■ **WHAT IS NEEDED**:
Below are the entries to work from; restate word for word the portion that opens with the line containing "text_box [1240, 755, 1263, 764]" and closes with the line containing "Document page, 1500x1125 pixels.", keeping both.

________________________

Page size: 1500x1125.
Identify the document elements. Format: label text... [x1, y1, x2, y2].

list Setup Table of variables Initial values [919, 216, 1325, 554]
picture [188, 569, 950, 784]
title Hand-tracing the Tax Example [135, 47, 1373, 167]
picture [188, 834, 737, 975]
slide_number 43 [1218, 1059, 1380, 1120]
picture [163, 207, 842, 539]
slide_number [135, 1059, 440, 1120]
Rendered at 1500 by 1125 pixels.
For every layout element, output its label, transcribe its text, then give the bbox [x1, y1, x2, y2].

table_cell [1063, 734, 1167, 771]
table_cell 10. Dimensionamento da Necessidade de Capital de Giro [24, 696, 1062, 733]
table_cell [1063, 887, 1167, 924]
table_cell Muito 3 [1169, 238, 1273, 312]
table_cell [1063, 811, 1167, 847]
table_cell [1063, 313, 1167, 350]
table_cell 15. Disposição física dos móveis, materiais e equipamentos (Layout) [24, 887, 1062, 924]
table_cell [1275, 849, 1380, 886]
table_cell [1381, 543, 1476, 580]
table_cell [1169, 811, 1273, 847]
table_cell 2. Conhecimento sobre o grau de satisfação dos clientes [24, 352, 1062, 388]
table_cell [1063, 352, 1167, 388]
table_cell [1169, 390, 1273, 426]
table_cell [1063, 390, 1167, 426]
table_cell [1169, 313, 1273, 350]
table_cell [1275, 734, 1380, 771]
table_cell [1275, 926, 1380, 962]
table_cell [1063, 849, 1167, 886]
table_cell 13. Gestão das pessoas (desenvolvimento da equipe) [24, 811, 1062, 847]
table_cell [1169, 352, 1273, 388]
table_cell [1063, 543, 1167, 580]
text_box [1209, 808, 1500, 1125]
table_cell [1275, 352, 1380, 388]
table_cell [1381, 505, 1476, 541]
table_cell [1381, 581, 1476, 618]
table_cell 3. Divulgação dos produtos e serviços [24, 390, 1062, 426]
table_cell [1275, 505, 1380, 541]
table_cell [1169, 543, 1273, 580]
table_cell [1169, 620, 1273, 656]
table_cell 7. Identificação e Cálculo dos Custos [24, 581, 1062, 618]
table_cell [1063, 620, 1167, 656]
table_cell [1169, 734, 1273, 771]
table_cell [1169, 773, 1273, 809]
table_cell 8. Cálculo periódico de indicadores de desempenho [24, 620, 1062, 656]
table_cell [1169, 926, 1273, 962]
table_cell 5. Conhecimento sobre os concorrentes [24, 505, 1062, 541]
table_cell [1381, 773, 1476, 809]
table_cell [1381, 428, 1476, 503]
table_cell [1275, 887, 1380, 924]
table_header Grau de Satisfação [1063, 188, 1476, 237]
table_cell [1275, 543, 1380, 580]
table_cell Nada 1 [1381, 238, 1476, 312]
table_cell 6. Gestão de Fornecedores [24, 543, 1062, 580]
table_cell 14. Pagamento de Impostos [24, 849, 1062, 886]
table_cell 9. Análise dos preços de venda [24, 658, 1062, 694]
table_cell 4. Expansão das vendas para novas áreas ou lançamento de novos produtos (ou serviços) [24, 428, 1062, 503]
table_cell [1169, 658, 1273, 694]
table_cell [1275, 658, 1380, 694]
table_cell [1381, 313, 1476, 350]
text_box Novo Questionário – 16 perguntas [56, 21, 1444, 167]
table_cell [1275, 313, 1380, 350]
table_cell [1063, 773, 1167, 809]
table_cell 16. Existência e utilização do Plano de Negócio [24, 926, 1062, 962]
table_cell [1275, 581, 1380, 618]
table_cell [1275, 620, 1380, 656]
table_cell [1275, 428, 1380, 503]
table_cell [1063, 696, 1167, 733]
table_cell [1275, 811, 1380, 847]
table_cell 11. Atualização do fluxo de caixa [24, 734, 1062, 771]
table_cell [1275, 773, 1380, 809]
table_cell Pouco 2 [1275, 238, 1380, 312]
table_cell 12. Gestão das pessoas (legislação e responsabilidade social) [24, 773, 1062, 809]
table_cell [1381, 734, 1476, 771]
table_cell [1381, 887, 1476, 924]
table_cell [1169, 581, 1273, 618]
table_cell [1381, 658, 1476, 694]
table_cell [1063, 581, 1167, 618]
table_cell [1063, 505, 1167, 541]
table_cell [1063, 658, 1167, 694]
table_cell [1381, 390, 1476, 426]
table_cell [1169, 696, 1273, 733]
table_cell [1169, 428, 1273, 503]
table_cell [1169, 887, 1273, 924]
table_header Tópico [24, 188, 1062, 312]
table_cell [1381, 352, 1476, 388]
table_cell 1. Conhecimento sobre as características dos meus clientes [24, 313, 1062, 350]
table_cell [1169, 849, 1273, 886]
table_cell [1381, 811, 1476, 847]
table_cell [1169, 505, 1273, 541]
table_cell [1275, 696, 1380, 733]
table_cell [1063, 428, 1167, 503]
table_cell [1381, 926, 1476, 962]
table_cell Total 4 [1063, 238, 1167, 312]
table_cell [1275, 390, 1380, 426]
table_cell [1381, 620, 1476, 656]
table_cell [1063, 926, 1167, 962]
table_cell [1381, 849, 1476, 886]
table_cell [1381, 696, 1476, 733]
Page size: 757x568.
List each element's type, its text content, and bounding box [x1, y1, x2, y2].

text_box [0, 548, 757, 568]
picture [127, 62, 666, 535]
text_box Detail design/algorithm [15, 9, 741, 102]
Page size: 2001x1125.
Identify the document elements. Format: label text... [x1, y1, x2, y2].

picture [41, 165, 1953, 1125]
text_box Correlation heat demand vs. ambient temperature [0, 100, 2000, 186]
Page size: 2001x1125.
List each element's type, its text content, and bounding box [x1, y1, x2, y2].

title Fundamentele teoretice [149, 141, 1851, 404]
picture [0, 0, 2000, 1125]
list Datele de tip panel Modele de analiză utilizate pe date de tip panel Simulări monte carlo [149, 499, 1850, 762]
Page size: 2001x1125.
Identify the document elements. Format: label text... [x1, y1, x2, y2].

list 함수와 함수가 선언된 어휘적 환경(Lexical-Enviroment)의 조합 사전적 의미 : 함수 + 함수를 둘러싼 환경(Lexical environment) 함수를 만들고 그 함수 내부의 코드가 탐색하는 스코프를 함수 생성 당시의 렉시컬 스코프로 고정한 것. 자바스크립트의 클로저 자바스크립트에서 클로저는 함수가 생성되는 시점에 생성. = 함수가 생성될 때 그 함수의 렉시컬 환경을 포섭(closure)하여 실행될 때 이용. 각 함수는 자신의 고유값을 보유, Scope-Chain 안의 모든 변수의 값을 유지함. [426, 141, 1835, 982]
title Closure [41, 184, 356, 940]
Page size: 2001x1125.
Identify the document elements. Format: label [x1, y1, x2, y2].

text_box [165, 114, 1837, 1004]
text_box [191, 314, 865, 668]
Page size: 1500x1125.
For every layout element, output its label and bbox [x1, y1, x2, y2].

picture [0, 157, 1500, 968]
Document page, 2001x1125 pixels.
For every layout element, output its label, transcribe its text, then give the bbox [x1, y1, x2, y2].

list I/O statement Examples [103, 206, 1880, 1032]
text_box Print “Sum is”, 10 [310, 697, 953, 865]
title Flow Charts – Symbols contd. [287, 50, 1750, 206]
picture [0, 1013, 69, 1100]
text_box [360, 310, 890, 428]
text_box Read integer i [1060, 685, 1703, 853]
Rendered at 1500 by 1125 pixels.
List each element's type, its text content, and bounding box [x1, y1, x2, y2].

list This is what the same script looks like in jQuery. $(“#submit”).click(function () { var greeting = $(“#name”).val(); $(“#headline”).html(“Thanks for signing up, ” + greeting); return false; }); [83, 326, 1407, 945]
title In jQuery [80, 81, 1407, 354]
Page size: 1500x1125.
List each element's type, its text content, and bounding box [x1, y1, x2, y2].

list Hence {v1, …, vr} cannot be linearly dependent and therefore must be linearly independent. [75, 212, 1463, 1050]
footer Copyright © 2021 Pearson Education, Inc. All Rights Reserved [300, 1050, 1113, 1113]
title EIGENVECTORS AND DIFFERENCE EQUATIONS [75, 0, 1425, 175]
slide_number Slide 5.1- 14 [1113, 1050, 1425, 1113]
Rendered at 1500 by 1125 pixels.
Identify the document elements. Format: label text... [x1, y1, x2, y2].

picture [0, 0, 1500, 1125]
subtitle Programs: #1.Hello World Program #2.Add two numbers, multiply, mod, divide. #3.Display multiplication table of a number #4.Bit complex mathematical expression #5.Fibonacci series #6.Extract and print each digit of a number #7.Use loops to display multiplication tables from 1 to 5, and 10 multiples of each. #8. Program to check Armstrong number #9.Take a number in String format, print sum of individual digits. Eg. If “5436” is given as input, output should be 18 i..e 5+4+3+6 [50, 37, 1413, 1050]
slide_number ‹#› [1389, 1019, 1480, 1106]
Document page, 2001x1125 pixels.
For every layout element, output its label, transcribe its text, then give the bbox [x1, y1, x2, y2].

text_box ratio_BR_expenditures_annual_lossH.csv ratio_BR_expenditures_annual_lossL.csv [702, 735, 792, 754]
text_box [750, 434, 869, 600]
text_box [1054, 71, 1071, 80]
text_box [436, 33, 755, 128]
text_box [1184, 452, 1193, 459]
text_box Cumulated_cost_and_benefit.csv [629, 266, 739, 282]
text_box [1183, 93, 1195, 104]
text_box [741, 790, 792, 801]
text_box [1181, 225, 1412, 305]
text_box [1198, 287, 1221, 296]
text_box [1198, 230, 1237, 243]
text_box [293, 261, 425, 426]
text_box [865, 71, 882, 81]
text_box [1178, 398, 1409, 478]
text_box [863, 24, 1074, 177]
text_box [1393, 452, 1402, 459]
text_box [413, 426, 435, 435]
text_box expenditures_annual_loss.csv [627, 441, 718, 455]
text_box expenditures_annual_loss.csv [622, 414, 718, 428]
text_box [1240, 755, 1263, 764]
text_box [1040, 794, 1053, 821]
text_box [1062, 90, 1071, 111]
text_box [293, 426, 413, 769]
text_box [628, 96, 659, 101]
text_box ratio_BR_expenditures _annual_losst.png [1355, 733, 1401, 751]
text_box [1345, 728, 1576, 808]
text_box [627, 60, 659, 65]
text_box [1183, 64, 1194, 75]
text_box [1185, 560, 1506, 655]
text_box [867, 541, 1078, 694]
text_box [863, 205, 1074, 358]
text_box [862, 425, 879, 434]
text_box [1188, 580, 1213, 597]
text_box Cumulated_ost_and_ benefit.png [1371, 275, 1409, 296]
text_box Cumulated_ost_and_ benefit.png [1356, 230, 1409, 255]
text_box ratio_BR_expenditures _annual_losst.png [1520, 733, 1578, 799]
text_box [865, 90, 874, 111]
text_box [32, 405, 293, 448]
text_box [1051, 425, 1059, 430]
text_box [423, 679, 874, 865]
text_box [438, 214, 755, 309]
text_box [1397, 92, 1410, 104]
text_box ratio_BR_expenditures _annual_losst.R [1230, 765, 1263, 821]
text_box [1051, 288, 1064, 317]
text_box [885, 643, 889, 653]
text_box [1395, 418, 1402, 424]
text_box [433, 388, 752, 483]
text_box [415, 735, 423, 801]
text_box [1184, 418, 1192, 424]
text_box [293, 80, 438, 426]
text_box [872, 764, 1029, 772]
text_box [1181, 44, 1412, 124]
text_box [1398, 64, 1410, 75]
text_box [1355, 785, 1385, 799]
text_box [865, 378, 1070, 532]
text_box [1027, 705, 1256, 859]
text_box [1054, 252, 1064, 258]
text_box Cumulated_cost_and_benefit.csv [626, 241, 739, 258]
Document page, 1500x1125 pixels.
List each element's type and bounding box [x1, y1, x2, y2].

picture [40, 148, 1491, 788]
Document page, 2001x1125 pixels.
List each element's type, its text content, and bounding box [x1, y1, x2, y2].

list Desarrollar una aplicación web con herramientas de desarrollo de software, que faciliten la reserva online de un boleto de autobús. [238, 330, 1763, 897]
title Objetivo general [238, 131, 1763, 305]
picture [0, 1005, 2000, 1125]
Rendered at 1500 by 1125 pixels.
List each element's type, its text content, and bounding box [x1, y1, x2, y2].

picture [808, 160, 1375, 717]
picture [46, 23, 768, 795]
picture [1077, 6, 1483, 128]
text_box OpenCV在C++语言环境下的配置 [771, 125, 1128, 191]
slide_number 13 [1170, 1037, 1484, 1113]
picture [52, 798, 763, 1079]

________________________

■ **RESULT OF THIS TASK**:
text_box [1240, 755, 1263, 764]
text_box [1040, 794, 1053, 821]
text_box [1062, 90, 1071, 111]
text_box [293, 426, 413, 769]
text_box [628, 96, 659, 101]
text_box ratio_BR_expenditures _annual_losst.png [1355, 733, 1401, 751]
text_box [1345, 728, 1576, 808]
text_box [627, 60, 659, 65]
text_box [1183, 64, 1194, 75]
text_box [1185, 560, 1506, 655]
text_box [867, 541, 1078, 694]
text_box [863, 205, 1074, 358]
text_box [862, 425, 879, 434]
text_box [1188, 580, 1213, 597]
text_box Cumulated_ost_and_ benefit.png [1371, 275, 1409, 296]
text_box Cumulated_ost_and_ benefit.png [1356, 230, 1409, 255]
text_box ratio_BR_expenditures _annual_losst.png [1520, 733, 1578, 799]
text_box [865, 90, 874, 111]
text_box [32, 405, 293, 448]
text_box [1051, 425, 1059, 430]
text_box [423, 679, 874, 865]
text_box [438, 214, 755, 309]
text_box [1397, 92, 1410, 104]
text_box ratio_BR_expenditures _annual_losst.R [1230, 765, 1263, 821]
text_box [1051, 288, 1064, 317]
text_box [885, 643, 889, 653]
text_box [1395, 418, 1402, 424]
text_box [433, 388, 752, 483]
text_box [415, 735, 423, 801]
text_box [1184, 418, 1192, 424]
text_box [293, 80, 438, 426]
text_box [872, 764, 1029, 772]
text_box [1181, 44, 1412, 124]
text_box [1398, 64, 1410, 75]
text_box [1355, 785, 1385, 799]
text_box [865, 378, 1070, 532]
text_box [1027, 705, 1256, 859]
text_box [1054, 252, 1064, 258]
text_box Cumulated_cost_and_benefit.csv [626, 241, 739, 258]
Document page, 1500x1125 pixels.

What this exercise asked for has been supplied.